Ufficio edilizia, i dipendenti chiedono il trasferimento in massa

Lo sfogo dei 12 tecnici del Sue in una lettera a Mascia e Antonelli: «Lavoriamo nel caos» Il Pd se la prende con l’amministrazione comunale: «Questo è il fallimento del centrodestra»

PESCARA. Il settore Sportello unico per l’edilizia (Sue) del Comune è nel caos. Mercoledì scorso, i 12 dipendenti hanno scritto una lettera al sindaco Luigi Albore Mascia, all’assessore all’urbanistica Marcello Antonelli, al direttore generale Stefano Ilari e al direttore del dipartimento Attività tecniche Amedeo D’Aurelio per chiedere il trasferimento in massa in un altro ufficio. Un fatto del genere non era mai accaduto finora.

Il personale descrive una situazione drammatica all’interno del settore, forse il più importante della pubblica amministrazione. Lì, si decidono interventi edilizi pubblici e privati di tutta la città. La responsabilità del Sue, guidato dal dirigente Gaetano Pepe, è altissima. I dipendenti devono fare i conti con norme spesso difficili da interpretare, con regole poco chiare, con richieste pressanti dei privati e basta poco per finire al centro di un’inchiesta da parte della magistratura. È già accaduto in passato, ma fortunatamente i sospetti e le accuse sono poi decaduti.

Ora, i dipendenti dicono di non poter più andare avanti così. Lo spiegano bene nella lettera intitolata «Mayday, mayday relay». «Il Maydady relay», si legge, «è una richiesta di soccorso grave ma indiretto, ovvero quando si fa da tramite per chi ha effettivamente bisogno di aiuto». I dipendenti parlano addirittura di « disastrosa gestione del settore Sue». «Ebbene, noi tecnici comunali assegnati al settore Sue lanciamo un ultimo Mayday relay al fine di salvare il salvabile», fanno presente.

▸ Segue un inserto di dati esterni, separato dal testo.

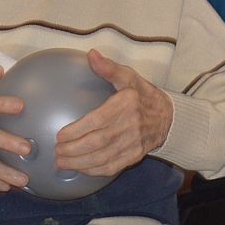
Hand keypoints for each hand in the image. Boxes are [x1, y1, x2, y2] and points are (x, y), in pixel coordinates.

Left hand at [53, 50, 174, 177]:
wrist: (169, 117)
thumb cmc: (144, 95)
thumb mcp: (129, 77)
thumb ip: (109, 68)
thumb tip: (91, 55)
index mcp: (126, 104)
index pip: (98, 121)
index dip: (77, 130)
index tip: (59, 135)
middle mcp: (131, 125)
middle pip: (98, 142)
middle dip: (73, 150)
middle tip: (56, 152)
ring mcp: (134, 143)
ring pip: (103, 157)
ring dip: (80, 163)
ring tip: (61, 163)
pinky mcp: (136, 156)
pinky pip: (113, 166)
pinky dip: (95, 170)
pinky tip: (81, 169)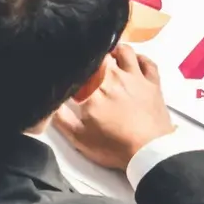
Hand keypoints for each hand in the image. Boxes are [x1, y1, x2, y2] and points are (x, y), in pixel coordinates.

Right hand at [53, 46, 173, 169]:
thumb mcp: (80, 138)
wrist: (149, 153)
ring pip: (125, 51)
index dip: (75, 62)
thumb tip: (49, 101)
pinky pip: (147, 62)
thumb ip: (61, 118)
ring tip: (110, 56)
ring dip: (116, 50)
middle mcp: (115, 75)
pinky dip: (140, 58)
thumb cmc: (114, 146)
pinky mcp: (153, 83)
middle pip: (102, 53)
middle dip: (94, 55)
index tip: (70, 66)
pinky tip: (135, 61)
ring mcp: (136, 77)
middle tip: (89, 63)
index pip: (81, 64)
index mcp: (94, 87)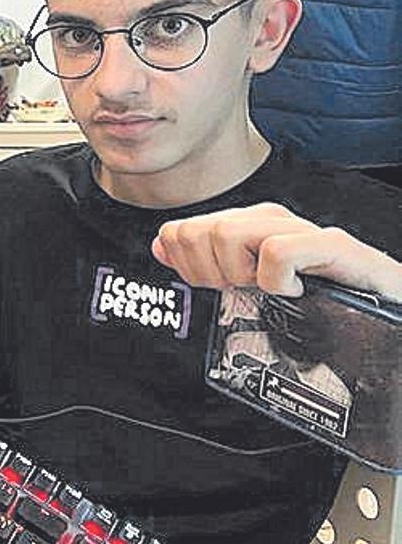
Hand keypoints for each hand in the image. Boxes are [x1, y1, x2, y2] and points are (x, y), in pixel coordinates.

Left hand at [152, 202, 401, 299]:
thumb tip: (164, 243)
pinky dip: (277, 280)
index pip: (184, 230)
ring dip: (240, 274)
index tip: (213, 287)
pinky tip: (295, 291)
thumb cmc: (323, 305)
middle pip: (201, 230)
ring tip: (269, 291)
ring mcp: (305, 232)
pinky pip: (279, 251)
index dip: (186, 265)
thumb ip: (208, 263)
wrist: (391, 321)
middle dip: (208, 272)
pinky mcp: (335, 248)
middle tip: (242, 292)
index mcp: (252, 227)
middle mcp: (275, 222)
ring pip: (231, 233)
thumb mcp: (255, 288)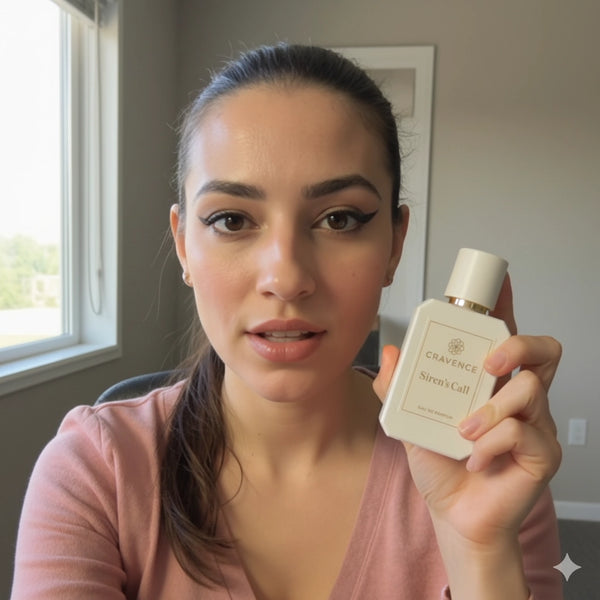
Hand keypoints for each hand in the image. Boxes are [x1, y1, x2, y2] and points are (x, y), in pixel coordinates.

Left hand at [373, 275, 561, 547]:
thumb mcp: (409, 423)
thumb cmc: (439, 465)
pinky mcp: (542, 453)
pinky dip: (490, 444)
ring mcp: (535, 424)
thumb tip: (392, 353)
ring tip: (464, 431)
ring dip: (490, 408)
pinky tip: (474, 459)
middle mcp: (516, 397)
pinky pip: (522, 432)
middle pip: (542, 350)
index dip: (505, 306)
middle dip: (516, 344)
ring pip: (531, 388)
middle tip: (487, 362)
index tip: (500, 281)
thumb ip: (397, 389)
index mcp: (488, 383)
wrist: (453, 514)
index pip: (504, 337)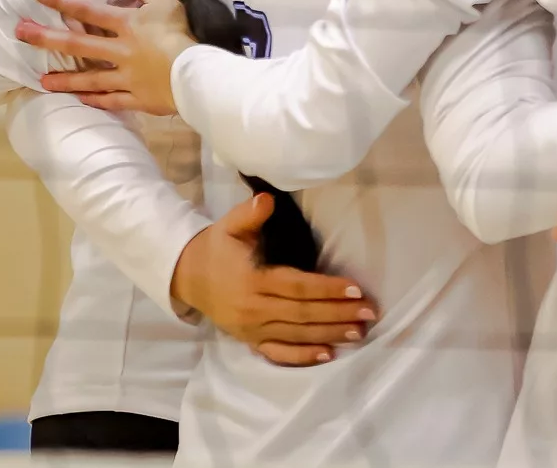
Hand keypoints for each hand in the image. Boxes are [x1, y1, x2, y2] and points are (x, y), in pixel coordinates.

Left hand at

I dipendenti entrano poi nello specifico. «A tutt’oggi», è scritto nella lettera, «nonostante la nostra specifica missiva su tali argomenti, non sono definiti i ruoli all’interno del settore, non si comprende chi debba firmare e cosa debba firmare. Siamo a un punto di non ritorno in questo settore, il semplice applicato o istruttore ha un potere decisionale più elevato di quello del dirigente».

E ancora: «Abbiamo vissuto e continuiamo a convivere con una crescente e sempre nuova normativa di settore che, implicitamente, invoca la necessità di una guida. Guida che indichi la giusta rotta, invece si continua a far interpretare per proprio convincimento ad ognuno di noi norme gerarchiche che dovrebbero essere analizzate in primis dai dirigenti». L’ultimo caso del genere è, probabilmente l’interpretazione che gli uffici hanno dovuto dare alle norme del Decreto sviluppo per concedere i permessi edilizi ai privati. «Bersagliati da tutto e da tutti», continua lo sfogo dei tecnici, «ci ritroviamo sempre al punto di partenza, solo e soprattutto spiazzati, tanto da costringerci a un esame profondo di ammissione delle colpe: qui non avete sbagliato i dirigenti (purtroppo solo 4 in pochi anni), qui è sbagliata la squadra, siamo noi le cattive pedine». «La soluzione la offriamo noi», conclude la lettera, «attraverso un profondo atto di riflessione e umiltà, chiediamo congiuntamente di essere trasferiti ad altro settore, al fine di consentire all’attuale dirigenza la scelta oculata dei suoi collaboratori, da individuare nei restanti 850 dipendenti».

Durissimo il commento giunto dal Pd. «Il quadro di estremo disordine che regna nel settore tecnico e che viene duramente rappresentato da competenti e professionali operatori», dicono in una nota i consiglieri Enzo Del Vecchio, Camillo D’Angelo e Florio Corneli, «altro non è che il negativo dell’ultima fotografia che tutti hanno potuto scattare in questi mesi e cioè quella che vede la politica del centrodestra confusionalmente impegnata a dettare e/o a recepire norme incomprensibili del cosiddetto Decreto sviluppo con il solo fine di coprire un’ignobile e sciagurata stagione di governo. Un governo che invece di affrontare responsabilmente una fase critica della vita economica e sociale del nostro Paese, ha preferito, ancora una volta, assecondare le aspettative di pochi e autoreferenziali lobby».